Las personas que no tienen o poseen un mal historial crediticio ya pueden acceder a créditos justos a través del esquema de préstamos de persona a persona online que brindan algunas financieras tecnológicas (fintech) en el país.

Una de estas firmas es Prestadero, que dio a conocer Préstamos sin Buró, un producto que busca fomentar la economía del país a través del financiamiento e incorporar a cada vez más mexicanos al sector financiero.

Este nuevo esquema permitirá que únicamente los familiares y amigos del solicitante puedan fondear el crédito, éste puede ir desde los 10,000 hasta los 250,000 pesos, sin avales ni garantías.

Con lo anterior, la firma se convierte en la primera plataforma en México en lanzar un esquema que busca formalizar los préstamos entre amigos y familiares.

“Seguro van a decir: bueno, si ya le voy a pedir a mis conocidos dinero, ¿por qué lo hago con ustedes? Yo diría que, de entrada, este producto permite mejorar el historial si se tuvo un desliz financiero y obtener uno si no lo tiene, e integrarse al sistema financiero”, comentó el director general de la firma, Gerardo Obregón.

Asimismo, refirió que permitirá conseguir el dinero de familiares que viven en alguna parte de la República Mexicana. Los plazos del crédito son de 12, 24 o 36 mensualidades fijas con una tasa de 30% (que se paga a los amigos y familiares). Recordó que Prestadero cobrará al solicitante una comisión de apertura de 5% y una comisión al prestamista de 1 por ciento.

Explicó que desde el lanzamiento de la plataforma se han otorgado más de 207 millones de pesos en créditos; sin embargo, se percataron de que se estaba rechazando 94% de las solicitudes de los clientes debido a que en su mayoría no se tiene o se posee un mal historial ante el buró de crédito.

“Nos pusimos a analizar algunos detalles y vimos que 73% lo rechazamos por alguna relación que tiene que ver con: comprobación de ingresos o historial crediticio, es decir, no pueden comprobar nada o lo suficiente, tienen pagos irregulares, no tienen buró o poco tiempo en él y nos preguntamos: ¿oye y esta gente qué hace cuando le rechazamos un crédito? ¿Ya no lo obtiene? (...) Porque si nosotros se lo rechazamos seguramente los bancos y las financieras también lo harán”, comentó.

La respuesta, explicó el directivo, es que acuden con sus amigos, familiares o vecinos para pedir dinero y obtener este fondeo, que en algunas veces es para afrontar una emergencia.

“Hay una pregunta super reveladora en la Encuesta Nacional de Inclusión Financiera del 2015 que se le hizo a la población adulta (más o menos 76 millones de personas) y les cuestionaron: si usted tuviera una emergencia el día de hoy donde requeriría por lo menos su ingreso mensual, ¿cómo lo financiaría? Sólo 14 millones dijeron que usaría con una tarjeta de crédito o préstamo formal. Por el otro lado, más de 47 millones dijeron que recurrirían a un amigo, familiar o conocido”, abundó.

Asimismo, indicó que esto habla un poco sobre la voluntad de las personas a fondear a algún conocido.
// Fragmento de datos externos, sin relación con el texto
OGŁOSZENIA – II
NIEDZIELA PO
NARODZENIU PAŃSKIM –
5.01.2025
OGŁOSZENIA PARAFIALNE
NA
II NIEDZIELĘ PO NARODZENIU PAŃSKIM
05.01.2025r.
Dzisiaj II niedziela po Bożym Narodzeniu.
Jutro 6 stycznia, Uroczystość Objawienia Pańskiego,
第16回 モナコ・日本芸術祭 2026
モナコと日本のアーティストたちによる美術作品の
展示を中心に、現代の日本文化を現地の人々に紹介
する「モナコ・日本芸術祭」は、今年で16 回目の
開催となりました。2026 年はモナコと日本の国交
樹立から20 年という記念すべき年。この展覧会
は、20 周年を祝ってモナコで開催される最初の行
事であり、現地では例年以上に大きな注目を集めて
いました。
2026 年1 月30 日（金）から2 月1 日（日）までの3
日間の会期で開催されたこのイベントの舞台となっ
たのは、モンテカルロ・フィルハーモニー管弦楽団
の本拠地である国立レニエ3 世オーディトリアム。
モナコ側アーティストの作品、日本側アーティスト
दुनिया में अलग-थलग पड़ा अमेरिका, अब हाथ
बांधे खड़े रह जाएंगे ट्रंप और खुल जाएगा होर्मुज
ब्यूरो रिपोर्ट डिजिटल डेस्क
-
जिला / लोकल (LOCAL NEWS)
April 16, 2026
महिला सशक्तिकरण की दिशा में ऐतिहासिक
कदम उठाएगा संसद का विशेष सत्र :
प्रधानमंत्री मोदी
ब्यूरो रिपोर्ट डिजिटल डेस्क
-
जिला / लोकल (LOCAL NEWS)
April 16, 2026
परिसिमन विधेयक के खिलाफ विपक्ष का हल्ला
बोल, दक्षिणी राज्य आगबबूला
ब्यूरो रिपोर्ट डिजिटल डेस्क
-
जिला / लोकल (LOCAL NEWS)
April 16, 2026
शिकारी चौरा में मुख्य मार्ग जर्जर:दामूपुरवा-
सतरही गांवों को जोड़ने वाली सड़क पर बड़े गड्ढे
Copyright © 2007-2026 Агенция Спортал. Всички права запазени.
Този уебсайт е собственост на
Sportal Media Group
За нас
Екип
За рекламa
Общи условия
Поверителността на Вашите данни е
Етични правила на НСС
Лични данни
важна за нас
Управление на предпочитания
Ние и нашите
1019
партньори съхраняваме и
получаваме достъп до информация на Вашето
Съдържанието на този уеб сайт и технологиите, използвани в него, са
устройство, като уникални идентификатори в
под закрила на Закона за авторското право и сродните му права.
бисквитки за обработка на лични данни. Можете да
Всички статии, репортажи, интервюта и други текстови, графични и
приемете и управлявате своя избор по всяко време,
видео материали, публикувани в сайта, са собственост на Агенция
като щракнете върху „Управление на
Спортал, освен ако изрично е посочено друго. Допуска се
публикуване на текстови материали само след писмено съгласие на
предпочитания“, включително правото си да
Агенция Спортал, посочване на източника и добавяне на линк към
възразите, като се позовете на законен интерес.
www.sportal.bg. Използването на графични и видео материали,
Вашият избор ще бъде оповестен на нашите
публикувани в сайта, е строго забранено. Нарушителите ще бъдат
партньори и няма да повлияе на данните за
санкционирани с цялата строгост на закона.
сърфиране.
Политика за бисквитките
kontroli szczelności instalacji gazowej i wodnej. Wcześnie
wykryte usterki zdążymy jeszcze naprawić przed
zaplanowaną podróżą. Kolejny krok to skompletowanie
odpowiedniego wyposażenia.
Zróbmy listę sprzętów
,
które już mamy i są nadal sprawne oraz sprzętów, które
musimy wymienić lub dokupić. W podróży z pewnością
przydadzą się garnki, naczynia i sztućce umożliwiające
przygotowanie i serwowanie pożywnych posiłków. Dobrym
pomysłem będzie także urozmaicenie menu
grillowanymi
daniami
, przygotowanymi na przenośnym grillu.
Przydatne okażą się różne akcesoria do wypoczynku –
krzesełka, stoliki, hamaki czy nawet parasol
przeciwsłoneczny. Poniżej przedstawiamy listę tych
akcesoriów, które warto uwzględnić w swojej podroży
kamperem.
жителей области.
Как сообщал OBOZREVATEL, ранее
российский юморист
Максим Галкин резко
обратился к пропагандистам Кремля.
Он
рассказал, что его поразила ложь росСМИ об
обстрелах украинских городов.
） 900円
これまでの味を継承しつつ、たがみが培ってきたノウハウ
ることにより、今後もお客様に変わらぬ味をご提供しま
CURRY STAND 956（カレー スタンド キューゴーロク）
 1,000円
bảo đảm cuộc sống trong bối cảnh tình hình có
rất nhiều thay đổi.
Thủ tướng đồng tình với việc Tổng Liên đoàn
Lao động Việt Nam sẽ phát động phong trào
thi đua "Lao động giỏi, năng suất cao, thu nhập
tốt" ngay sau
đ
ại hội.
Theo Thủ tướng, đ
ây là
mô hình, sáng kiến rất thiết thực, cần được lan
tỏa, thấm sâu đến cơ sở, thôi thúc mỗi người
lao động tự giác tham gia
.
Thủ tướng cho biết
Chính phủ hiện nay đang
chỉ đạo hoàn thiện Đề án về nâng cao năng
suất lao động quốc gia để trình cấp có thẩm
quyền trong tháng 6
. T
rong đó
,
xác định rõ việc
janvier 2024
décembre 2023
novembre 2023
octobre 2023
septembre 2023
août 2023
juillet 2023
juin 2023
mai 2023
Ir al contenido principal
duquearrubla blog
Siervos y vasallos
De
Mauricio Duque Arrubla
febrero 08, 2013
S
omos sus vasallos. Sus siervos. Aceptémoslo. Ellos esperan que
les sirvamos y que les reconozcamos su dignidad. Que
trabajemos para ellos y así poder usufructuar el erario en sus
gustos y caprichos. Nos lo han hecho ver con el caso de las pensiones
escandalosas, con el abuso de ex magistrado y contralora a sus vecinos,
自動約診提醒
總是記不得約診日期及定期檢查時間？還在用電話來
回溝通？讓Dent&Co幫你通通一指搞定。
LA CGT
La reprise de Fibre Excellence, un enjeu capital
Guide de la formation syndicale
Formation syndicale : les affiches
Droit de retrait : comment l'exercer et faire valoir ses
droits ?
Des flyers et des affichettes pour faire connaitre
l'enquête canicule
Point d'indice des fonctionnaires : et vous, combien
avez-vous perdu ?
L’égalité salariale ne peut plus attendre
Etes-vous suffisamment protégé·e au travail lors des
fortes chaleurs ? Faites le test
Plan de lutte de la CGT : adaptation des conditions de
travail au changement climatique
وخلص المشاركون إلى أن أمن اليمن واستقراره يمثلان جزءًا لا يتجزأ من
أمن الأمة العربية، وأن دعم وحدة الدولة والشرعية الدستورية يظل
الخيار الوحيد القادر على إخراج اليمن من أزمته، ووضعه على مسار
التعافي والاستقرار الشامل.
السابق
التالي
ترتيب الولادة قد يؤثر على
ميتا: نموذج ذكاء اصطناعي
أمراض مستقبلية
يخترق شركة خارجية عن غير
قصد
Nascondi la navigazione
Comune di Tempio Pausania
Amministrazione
Para hacer uso de la plataforma y bajo este esquema, el solicitante deberá contar con al menos una persona que le prestará el monto y que ambos cuenten con una cuenta bancaria.

BENEFICIOS PARA EL PRESTAMISTA

No sólo existen beneficios para quienes buscan un crédito, también habrá para los amigos, conocidos o familiares que decidan prestarles.

El director general de Prestadero indicó que la principal ventaja de participar en este producto es que recibirán intereses por el dinero otorgado al conocido o familiar. Otro de los beneficios es que automáticamente se olvidarán de los procesos de cobro, que suelen ser incómodos para cualquiera de las partes.

“Yo quiero ser muy claro, para mí los beneficios más grandes son para quien presta y aporta dinero a este tipo de créditos (...) Muchas veces se da ese dinero, pero se hace de manera informal, no hay ningún contrato; difícilmente haces el cálculo de una tabla de amortización, no hay ninguna formalidad”, comentó.

Explicó que la tasa de 30% está por arriba de la que era la más alta (28.9%) debido a que los prestadores sí tienen un grado de riesgo, por lo que la calificó de justa. “Pero es muy posible que con base en la evolución de este producto generemos algún tipo de acuerdo o inclusive podamos, para algunos casos, tener  una tasa de 0%, es algo que vamos a evaluar”, confirmó el directivo.